If this is the “New Bull” market, then it is the weakest new bull market I have ever witnessed. My original forecast predicted the rally to grow through the election, sideways through November and then resume the bull move through January. Now, having witnessed the first leg up, I think that forecast is optimistic. This rally has not shown any of the strength characteristic of a typical four-year low. Coming out of the previous 4-year low in October of 1998, the NYSE A/D line, which measures the number of stocks moving up verses the number of stocks moving down, posted over 9 to 1 advancers verses decliners for three days. This means 9 stocks went up for every 1 stock that went down. The current rally never surpassed 3.5 to 1. Looking internally at each day’s biggest gainers reveals the stocks that are down over 90% from their highs are the ones making the big moves up. These overvalued, nearly out of business companies are not long term investor buys; but rather, the movement made by fat and happy short sellers taking their profits. The whole rally looks like it may be the result of short covering and those staunch bulls who are still scared of “missing out” and have expertly bought high and sold lower throughout this entire bear market.

There are numerous technical factors which indicate this rally is close to or may already be over. The market volume has lagged considerably from what we would expect for a 4-year low. Numerous market indexes are coming up against their 20-week moving averages and their Fibonacci resistance levels. Let’s look at some charts.



Here the Dow Jones Industrial Average had a one day bounce above its 20-week moving average (MA) and the 38.2% Fibonacci retracement of the most recent decline. This is also known as an Island Reversal.

The S&P 500 bounce only brought it to the declining trend line and 38.2% retracement.



My favorite index, the Value Line Geometric, is also right at its 23.6% retracement from the 5/22/01 top and 61.8% from the 8/22/02 top.



The 38.2% Fibonacci retracement has corralled many of the bear market rallies over the last 2.5 years. There is also another Fibonacci relationship that may offer some insight. Besides percentage retracement, Fibonacci numbers may be used to predict future turning points in time. These potential turning points can be revealed by adding Fibonacci numbers to important market highs and lows from the past market action. Their value increases when they coincide with other indicators such as an overbought market and the 32.8% retracement or a declining trend line. November 7th is the 55 trading and 233 calendar days from the 8/22/02 high and 3/19/02 highs respectively. November 8th is the Fibonacci 987 trading days from the NYSE first decline low on 2/25/00 and 21 trading days from the 10/10/02 low that started this rally. These Fibonacci turning points combined with an extreme overbought market makes this week a likely ending point for this rally.

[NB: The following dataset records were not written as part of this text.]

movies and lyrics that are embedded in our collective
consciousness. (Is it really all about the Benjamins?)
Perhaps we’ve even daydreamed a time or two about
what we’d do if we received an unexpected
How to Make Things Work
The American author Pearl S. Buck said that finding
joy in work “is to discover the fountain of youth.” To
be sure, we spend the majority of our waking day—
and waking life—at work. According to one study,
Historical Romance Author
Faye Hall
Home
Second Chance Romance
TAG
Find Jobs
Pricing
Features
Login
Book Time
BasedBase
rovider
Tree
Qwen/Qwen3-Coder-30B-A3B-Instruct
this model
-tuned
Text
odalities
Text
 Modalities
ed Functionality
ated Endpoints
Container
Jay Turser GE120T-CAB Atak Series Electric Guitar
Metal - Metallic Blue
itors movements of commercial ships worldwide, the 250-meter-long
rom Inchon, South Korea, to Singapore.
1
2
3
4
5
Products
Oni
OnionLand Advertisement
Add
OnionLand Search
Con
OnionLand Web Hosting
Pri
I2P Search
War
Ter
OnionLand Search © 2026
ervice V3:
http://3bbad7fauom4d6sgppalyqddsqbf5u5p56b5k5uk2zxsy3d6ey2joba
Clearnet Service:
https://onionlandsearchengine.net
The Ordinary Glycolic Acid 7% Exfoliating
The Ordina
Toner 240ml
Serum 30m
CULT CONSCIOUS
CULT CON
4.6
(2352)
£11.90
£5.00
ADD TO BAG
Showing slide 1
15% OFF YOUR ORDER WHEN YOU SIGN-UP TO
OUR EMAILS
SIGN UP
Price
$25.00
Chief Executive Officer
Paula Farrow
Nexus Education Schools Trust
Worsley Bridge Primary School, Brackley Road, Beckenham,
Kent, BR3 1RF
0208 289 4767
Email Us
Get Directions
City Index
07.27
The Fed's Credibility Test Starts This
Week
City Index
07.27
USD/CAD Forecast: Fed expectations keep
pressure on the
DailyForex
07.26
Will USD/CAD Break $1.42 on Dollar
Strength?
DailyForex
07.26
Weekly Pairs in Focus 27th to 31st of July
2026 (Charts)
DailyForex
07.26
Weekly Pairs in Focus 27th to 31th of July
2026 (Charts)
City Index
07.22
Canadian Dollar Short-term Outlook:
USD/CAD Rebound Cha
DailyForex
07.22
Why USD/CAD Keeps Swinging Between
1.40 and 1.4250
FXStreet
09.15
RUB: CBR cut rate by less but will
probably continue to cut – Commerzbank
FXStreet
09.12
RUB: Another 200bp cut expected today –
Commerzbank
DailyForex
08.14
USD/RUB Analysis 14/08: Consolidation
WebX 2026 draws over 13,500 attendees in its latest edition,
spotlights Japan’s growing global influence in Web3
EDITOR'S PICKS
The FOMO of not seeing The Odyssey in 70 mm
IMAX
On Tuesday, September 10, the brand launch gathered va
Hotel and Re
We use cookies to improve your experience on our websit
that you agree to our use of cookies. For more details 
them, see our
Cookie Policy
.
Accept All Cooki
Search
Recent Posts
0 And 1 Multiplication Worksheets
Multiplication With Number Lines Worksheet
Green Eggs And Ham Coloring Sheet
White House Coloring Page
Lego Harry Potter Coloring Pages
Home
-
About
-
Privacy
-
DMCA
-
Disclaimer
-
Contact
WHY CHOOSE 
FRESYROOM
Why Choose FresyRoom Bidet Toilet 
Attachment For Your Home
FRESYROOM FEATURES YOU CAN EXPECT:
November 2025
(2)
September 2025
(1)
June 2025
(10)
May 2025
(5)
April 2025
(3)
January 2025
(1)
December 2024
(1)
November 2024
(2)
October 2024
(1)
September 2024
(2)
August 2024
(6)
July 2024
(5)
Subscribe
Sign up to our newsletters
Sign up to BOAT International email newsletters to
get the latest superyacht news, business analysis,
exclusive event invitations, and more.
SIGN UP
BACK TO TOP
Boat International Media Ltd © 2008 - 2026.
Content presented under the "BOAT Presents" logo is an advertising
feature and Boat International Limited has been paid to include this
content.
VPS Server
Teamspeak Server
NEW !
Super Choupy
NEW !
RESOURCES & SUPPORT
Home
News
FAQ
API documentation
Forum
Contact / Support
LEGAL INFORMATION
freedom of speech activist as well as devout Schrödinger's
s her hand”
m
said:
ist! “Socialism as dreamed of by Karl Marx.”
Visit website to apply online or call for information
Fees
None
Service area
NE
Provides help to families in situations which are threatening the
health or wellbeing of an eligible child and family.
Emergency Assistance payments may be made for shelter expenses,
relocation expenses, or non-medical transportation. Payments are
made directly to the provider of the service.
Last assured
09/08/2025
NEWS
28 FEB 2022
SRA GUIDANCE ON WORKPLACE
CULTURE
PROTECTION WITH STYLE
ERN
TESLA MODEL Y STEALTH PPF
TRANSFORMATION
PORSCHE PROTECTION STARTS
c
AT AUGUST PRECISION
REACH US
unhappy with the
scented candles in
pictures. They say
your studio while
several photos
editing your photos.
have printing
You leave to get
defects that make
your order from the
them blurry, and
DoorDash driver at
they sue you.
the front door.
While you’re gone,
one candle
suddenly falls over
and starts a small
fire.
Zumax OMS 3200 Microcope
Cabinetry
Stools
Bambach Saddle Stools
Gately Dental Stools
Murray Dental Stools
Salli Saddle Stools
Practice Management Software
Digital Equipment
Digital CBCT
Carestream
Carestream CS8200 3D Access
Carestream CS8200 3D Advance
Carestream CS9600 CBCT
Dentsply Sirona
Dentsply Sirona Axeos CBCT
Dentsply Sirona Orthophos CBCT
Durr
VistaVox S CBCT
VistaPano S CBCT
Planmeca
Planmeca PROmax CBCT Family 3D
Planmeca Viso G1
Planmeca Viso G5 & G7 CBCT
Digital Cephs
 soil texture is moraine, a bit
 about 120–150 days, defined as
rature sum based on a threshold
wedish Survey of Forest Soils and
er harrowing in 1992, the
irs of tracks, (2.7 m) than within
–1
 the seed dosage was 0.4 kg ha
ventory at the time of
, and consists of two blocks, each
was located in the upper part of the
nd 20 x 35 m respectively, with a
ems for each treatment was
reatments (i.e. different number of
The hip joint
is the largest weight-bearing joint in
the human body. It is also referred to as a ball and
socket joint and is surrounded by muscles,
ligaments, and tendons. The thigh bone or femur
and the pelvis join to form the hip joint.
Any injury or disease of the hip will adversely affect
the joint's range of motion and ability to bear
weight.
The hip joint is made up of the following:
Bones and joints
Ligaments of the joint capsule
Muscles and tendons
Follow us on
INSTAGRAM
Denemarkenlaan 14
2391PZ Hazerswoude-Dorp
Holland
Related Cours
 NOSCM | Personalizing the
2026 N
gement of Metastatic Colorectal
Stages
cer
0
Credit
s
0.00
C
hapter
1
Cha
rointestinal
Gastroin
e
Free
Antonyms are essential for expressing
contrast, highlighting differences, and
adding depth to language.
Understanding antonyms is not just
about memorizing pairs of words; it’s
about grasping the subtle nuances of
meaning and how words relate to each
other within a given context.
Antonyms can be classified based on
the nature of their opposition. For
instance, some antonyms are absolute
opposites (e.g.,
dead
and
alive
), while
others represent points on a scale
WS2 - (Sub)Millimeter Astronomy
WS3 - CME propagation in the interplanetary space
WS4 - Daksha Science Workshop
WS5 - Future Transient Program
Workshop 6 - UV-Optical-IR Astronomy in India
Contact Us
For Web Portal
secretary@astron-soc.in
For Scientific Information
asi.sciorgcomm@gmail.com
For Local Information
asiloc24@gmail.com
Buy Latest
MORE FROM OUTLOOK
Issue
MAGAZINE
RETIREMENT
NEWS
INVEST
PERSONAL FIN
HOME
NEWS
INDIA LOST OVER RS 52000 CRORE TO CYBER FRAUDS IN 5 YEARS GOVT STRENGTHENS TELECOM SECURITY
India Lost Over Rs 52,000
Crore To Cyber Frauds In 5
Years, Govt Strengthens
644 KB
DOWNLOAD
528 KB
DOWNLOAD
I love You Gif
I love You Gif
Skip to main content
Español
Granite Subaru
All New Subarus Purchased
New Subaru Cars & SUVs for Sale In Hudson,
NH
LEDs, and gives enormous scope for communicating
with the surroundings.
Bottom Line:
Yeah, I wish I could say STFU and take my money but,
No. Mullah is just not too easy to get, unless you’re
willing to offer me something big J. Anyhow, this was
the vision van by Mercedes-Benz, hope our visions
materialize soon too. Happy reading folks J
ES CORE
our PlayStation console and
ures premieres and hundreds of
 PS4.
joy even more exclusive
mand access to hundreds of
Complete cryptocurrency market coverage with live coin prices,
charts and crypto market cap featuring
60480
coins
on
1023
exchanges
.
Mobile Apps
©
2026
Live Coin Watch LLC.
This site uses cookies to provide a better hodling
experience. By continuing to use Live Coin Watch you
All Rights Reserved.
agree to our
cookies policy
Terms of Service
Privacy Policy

Inter market analysis shows the U.S. Dollar breaking down and threatening to break it four month range a push below 103 would be bad news for US stocks.



The Gold and Silver Mining Index, XAU is also showing life and I believe it could make an assault towards its July 90 high. However, the 81-day cycles low is due to around the 19th of November; so, I expect a brief decline between now and the ultimate high. On any softness we will sell.



Even with Mr. Greenspan's 50 basis point rate cut, the market should head down towards the lower end of its range. If it breaks through the old lows then watch out below.